Born in Seattle, Roderick originally came to Alaska to work the slime line at a fish cannery on Afognak Island, near Kodiak, to pay off debts he owed Yale University for his degree.
Roderick later got into the oil business and also practiced law in a partnership with Ted Stevens, Stevens and Roderick. And he was elected mayor in 1972 after a race involving a dozen candidates.
“Jack came to Alaska when it was a place where you could do whatever you want,” said Vic Fischer, 96, one of Roderick’s closest friends and the last living delegate to Alaska’s constitutional convention.
Roderick was married to Martha, who died in 2008; he’s survived by their two daughters and granddaughters. He was sober for decades and participated in Alcoholics Anonymous, after being raised by a single mother who divorced Roderick’s father because of a drinking problem he developed following his service in World War I, Libby Roderick said.
“If I could do it, there are only two things I would stop,” Jack Roderick said at a 2016 discussion with the Anchorage Unitarian Universalist Fellowship. “One is war, and the other is alcohol.”
It’s hard to summarize Roderick’s life and careers. But among his proudest achievements were his work developing Anchorage’s trails, the city bus system and the system of community councils that are the nexus for local politics. Roderick said at the 2016 discussion that the idea for the councils came from the mayor of Portland, Oregon.

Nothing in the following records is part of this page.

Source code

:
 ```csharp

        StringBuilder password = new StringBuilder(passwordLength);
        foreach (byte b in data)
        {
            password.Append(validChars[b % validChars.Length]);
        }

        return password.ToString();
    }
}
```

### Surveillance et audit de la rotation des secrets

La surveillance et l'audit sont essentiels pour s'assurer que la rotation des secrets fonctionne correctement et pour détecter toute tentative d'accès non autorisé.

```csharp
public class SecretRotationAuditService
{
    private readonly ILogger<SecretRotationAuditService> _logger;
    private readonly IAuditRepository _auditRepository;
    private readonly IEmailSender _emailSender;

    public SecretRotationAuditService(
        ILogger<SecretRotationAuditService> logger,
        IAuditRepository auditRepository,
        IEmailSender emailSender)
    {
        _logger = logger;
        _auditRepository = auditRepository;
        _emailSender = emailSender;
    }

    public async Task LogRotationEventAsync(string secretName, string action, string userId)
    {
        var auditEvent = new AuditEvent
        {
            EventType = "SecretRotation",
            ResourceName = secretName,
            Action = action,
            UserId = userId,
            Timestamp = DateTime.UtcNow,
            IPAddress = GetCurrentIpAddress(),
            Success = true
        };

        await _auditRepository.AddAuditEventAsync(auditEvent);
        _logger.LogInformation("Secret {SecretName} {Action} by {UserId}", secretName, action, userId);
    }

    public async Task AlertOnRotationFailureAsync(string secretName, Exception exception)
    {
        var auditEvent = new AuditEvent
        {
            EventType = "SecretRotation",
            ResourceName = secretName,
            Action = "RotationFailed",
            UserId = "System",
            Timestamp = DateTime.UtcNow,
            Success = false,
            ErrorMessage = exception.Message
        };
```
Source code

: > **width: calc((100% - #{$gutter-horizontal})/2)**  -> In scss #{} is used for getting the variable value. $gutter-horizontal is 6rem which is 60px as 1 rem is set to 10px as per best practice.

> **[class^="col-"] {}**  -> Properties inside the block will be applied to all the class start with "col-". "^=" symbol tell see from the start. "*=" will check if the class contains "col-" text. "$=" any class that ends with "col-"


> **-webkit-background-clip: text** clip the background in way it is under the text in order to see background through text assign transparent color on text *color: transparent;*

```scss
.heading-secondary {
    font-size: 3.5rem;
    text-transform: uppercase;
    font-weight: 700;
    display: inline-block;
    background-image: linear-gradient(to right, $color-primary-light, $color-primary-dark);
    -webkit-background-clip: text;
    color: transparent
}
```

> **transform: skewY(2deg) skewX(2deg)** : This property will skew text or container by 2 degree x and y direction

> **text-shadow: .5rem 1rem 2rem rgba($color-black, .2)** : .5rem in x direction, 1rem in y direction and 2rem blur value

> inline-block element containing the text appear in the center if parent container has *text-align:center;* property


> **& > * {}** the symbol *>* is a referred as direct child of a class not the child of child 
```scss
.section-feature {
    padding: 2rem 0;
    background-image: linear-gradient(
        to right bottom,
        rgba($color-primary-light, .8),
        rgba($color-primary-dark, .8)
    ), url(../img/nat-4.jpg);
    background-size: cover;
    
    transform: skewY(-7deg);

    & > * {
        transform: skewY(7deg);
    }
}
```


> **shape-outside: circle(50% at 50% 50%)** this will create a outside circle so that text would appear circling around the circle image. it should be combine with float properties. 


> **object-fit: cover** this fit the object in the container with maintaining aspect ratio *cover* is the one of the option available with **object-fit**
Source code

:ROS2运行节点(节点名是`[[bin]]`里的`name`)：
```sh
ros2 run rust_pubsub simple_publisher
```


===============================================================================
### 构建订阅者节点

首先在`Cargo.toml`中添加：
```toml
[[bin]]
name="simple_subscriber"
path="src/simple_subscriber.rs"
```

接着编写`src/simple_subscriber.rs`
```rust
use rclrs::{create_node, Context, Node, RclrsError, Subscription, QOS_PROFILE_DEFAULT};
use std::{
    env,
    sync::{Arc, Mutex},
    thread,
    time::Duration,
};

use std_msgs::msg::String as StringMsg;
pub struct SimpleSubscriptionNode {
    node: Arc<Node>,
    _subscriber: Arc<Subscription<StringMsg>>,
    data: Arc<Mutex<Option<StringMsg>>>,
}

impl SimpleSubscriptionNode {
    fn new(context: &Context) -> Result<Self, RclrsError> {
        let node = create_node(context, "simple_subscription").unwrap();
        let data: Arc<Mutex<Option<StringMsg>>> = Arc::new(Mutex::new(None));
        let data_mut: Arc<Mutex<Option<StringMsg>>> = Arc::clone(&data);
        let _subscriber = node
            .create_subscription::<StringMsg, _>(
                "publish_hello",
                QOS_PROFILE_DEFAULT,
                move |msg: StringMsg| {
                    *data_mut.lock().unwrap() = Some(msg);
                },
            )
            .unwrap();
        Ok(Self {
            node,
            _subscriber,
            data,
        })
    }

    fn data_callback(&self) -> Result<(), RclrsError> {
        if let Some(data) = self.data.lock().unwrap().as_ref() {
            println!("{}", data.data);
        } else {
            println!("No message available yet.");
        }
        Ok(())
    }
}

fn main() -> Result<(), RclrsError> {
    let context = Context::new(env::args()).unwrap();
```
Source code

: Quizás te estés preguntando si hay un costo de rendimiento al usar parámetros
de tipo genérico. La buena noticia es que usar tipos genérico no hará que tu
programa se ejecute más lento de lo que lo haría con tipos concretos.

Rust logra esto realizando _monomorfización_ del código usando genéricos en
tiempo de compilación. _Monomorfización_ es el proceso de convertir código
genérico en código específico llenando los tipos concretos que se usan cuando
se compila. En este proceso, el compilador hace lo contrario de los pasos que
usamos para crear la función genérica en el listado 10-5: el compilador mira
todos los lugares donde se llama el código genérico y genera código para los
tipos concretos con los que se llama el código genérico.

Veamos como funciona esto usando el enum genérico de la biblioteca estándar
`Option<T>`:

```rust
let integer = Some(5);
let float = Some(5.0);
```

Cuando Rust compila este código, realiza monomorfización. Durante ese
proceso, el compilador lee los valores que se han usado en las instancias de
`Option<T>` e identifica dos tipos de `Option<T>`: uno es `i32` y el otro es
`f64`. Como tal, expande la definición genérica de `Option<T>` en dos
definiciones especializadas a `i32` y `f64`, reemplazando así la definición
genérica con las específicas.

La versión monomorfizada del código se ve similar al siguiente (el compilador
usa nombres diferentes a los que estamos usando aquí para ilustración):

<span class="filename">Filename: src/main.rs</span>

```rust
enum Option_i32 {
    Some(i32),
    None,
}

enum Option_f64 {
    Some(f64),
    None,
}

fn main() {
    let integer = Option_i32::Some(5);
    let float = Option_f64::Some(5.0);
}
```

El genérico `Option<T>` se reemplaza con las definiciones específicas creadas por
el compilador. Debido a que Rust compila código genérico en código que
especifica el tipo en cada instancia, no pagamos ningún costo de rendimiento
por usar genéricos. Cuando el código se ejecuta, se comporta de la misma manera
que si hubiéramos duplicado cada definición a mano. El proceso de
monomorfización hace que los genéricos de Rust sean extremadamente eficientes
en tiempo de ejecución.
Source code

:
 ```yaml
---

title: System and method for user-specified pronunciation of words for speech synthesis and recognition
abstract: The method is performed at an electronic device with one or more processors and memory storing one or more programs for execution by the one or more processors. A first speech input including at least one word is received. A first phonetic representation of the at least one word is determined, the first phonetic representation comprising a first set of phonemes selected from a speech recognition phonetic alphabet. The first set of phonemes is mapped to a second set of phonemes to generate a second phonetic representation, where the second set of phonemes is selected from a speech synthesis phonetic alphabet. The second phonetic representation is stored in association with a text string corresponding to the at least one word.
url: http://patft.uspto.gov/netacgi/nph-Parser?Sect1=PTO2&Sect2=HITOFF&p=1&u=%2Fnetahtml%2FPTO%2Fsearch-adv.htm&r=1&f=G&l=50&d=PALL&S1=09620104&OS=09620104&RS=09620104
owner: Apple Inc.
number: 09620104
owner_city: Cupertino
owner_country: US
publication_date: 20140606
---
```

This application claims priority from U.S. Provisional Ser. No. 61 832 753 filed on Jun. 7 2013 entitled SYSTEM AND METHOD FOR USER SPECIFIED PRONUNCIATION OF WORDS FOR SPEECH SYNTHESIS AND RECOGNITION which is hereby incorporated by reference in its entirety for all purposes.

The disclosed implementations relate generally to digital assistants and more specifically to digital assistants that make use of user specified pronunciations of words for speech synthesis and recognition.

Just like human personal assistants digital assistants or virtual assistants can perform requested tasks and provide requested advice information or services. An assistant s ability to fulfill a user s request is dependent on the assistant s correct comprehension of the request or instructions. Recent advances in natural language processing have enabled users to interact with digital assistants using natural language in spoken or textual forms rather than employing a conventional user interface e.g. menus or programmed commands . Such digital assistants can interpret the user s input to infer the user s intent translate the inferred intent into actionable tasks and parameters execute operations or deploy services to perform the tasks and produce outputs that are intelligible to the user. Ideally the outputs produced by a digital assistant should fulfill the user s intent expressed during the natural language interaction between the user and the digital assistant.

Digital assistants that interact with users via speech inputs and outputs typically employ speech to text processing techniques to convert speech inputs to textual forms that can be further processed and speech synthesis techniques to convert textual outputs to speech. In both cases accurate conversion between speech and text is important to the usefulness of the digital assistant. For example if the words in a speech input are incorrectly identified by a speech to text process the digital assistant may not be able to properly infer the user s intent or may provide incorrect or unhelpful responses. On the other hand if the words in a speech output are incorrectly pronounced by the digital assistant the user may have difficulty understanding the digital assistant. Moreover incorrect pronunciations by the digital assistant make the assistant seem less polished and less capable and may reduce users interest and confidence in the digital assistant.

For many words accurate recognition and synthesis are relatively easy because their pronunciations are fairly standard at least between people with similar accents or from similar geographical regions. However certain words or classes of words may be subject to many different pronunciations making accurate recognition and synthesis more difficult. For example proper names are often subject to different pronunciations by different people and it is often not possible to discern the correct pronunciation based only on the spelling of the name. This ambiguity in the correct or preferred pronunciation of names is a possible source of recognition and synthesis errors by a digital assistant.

“I studied political science in college, and I believe that democracy works if people participate,” Roderick said. “And what better way to do that than have them be concerned with things right immediately around them?”
Roderick was part of the group of Alaskans who helped create the state’s government and political institutions after statehood. As the state reckons with its legacy of colonization, that history has become more complicated, but Roderick’s daughter said that her father deeply honored Alaska Native people.
“He played this part in this creation of the state,” Libby Roderick said. “And he recognized the central role of Alaska Native leaders and cultures.”
In recent years, Roderick kept up his regular weekend coffee get-togethers with friends at the New Sagaya market downtown. As the end neared, his friends helped make sure he was able to fill out his absentee ballot for the upcoming election.
Roderick had failing kidneys, but he was also just worn out after a long life, his daughter said.
He spent his final hours in a hospital bed at his home in South Addition, surrounded by loved ones in what they described as the best possible way for someone to pass away.
“Jack had decided that he was ready to die. So, for days, his mind was on leaving this earth,” said Fischer, his longtime friend. “It was a peaceful and beautiful departure.”
Details haven’t been settled yet, but the family plans to hold a memorial service. In Anchorage, Libby Roderick said.